- [Problem to solve]: All of the records listed below should be retyped exactly.

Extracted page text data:
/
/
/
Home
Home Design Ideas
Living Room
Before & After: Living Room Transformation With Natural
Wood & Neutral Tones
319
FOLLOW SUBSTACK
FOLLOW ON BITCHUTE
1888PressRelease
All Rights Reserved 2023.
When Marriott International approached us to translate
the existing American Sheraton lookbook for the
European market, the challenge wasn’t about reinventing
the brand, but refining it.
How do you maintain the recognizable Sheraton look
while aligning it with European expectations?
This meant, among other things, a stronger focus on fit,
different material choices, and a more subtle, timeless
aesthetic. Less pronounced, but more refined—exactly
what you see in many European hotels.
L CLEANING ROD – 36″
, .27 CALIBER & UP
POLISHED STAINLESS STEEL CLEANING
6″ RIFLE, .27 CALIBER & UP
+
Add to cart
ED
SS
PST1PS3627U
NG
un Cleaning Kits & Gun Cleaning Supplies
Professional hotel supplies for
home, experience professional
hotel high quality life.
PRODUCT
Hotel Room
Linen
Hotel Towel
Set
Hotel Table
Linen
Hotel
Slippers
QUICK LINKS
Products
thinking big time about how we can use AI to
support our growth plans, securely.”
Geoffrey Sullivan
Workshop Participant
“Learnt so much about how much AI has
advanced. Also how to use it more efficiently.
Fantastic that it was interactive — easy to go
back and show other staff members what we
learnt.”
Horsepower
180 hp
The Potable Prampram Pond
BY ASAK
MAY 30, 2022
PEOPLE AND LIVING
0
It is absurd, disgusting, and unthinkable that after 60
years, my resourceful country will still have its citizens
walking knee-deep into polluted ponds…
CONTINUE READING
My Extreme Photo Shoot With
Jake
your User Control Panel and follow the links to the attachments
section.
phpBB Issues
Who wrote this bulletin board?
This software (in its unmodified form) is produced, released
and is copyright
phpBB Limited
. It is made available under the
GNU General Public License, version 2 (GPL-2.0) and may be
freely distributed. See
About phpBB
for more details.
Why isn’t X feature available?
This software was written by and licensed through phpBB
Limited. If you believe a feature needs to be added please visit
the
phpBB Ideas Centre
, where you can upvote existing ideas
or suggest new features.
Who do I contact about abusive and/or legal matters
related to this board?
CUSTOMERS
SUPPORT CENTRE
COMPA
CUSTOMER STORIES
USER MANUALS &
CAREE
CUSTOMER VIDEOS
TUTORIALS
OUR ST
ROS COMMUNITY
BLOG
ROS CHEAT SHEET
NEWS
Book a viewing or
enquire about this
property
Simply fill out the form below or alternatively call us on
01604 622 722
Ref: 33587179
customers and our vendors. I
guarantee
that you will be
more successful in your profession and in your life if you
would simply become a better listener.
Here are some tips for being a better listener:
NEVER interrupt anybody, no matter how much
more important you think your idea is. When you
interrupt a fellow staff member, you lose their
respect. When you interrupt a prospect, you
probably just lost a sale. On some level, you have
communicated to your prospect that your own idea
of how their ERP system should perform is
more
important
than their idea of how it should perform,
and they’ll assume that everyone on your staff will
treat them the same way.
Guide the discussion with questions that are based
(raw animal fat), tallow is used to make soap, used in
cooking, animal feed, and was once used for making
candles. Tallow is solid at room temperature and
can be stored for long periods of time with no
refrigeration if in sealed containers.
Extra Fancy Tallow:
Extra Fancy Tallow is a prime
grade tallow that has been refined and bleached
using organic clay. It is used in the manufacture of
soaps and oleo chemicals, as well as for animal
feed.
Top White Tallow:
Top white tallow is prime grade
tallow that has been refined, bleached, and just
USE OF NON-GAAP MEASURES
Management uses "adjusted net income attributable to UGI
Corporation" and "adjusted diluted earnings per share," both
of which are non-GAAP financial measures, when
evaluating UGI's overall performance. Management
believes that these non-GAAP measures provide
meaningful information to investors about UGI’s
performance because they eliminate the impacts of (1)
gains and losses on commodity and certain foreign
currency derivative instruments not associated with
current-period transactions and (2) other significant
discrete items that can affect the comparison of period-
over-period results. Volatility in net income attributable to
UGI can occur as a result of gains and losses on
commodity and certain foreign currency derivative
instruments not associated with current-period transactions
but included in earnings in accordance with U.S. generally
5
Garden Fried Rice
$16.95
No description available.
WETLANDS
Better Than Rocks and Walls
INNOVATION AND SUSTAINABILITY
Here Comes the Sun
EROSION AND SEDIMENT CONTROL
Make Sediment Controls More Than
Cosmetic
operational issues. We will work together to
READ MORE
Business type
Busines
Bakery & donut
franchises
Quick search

- [Output for this exercise]:
/
/
/
Home
Home Design Ideas
Living Room
Before & After: Living Room Transformation With Natural
Wood & Neutral Tones
319
FOLLOW SUBSTACK
FOLLOW ON BITCHUTE
1888PressRelease
All Rights Reserved 2023.
When Marriott International approached us to translate
the existing American Sheraton lookbook for the
European market, the challenge wasn’t about reinventing
the brand, but refining it.
How do you maintain the recognizable Sheraton look
while aligning it with European expectations?
This meant, among other things, a stronger focus on fit,
different material choices, and a more subtle, timeless
aesthetic. Less pronounced, but more refined—exactly
what you see in many European hotels.
L CLEANING ROD – 36″
, .27 CALIBER & UP
POLISHED STAINLESS STEEL CLEANING
6″ RIFLE, .27 CALIBER & UP
+
Add to cart
ED
SS
PST1PS3627U
NG
un Cleaning Kits & Gun Cleaning Supplies
Professional hotel supplies for
home, experience professional
hotel high quality life.
PRODUCT
Hotel Room
Linen
Hotel Towel
Set
Hotel Table
Linen
Hotel
Slippers
QUICK LINKS
Products
thinking big time about how we can use AI to
support our growth plans, securely.”
Geoffrey Sullivan
Workshop Participant
“Learnt so much about how much AI has
advanced. Also how to use it more efficiently.
Fantastic that it was interactive — easy to go
back and show other staff members what we
learnt.”
Horsepower
180 hp
The Potable Prampram Pond
BY ASAK
MAY 30, 2022
PEOPLE AND LIVING
0
It is absurd, disgusting, and unthinkable that after 60
years, my resourceful country will still have its citizens
walking knee-deep into polluted ponds…
CONTINUE READING
My Extreme Photo Shoot With
Jake
your User Control Panel and follow the links to the attachments
section.
phpBB Issues
Who wrote this bulletin board?
This software (in its unmodified form) is produced, released
and is copyright
phpBB Limited
. It is made available under the
GNU General Public License, version 2 (GPL-2.0) and may be
freely distributed. See
About phpBB
for more details.
Why isn’t X feature available?
This software was written by and licensed through phpBB
Limited. If you believe a feature needs to be added please visit
the
phpBB Ideas Centre
, where you can upvote existing ideas
or suggest new features.
Who do I contact about abusive and/or legal matters
related to this board?
CUSTOMERS
SUPPORT CENTRE
COMPA
CUSTOMER STORIES
USER MANUALS &
CAREE
CUSTOMER VIDEOS
TUTORIALS
OUR ST
ROS COMMUNITY
BLOG
ROS CHEAT SHEET
NEWS
Book a viewing or
enquire about this
property
Simply fill out the form below or alternatively call us on
01604 622 722
Ref: 33587179
customers and our vendors. I
guarantee
that you will be
more successful in your profession and in your life if you
would simply become a better listener.
Here are some tips for being a better listener:
NEVER interrupt anybody, no matter how much
more important you think your idea is. When you
interrupt a fellow staff member, you lose their
respect. When you interrupt a prospect, you
probably just lost a sale. On some level, you have
communicated to your prospect that your own idea
of how their ERP system should perform is
more
important
than their idea of how it should perform,
and they’ll assume that everyone on your staff will
treat them the same way.
Guide the discussion with questions that are based
(raw animal fat), tallow is used to make soap, used in
cooking, animal feed, and was once used for making
candles. Tallow is solid at room temperature and
can be stored for long periods of time with no
refrigeration if in sealed containers.
Extra Fancy Tallow:
Extra Fancy Tallow is a prime
grade tallow that has been refined and bleached
using organic clay. It is used in the manufacture of
soaps and oleo chemicals, as well as for animal
feed.
Top White Tallow:
Top white tallow is prime grade
tallow that has been refined, bleached, and just
USE OF NON-GAAP MEASURES
Management uses "adjusted net income attributable to UGI
Corporation" and "adjusted diluted earnings per share," both
of which are non-GAAP financial measures, when
evaluating UGI's overall performance. Management
believes that these non-GAAP measures provide
meaningful information to investors about UGI’s
performance because they eliminate the impacts of (1)
gains and losses on commodity and certain foreign
currency derivative instruments not associated with
current-period transactions and (2) other significant
discrete items that can affect the comparison of period-
over-period results. Volatility in net income attributable to
UGI can occur as a result of gains and losses on
commodity and certain foreign currency derivative
instruments not associated with current-period transactions
but included in earnings in accordance with U.S. generally
5
Garden Fried Rice
$16.95
No description available.
WETLANDS
Better Than Rocks and Walls
INNOVATION AND SUSTAINABILITY
Here Comes the Sun
EROSION AND SEDIMENT CONTROL
Make Sediment Controls More Than
Cosmetic
operational issues. We will work together to
READ MORE
Business type
Busines
Bakery & donut
franchises
Quick search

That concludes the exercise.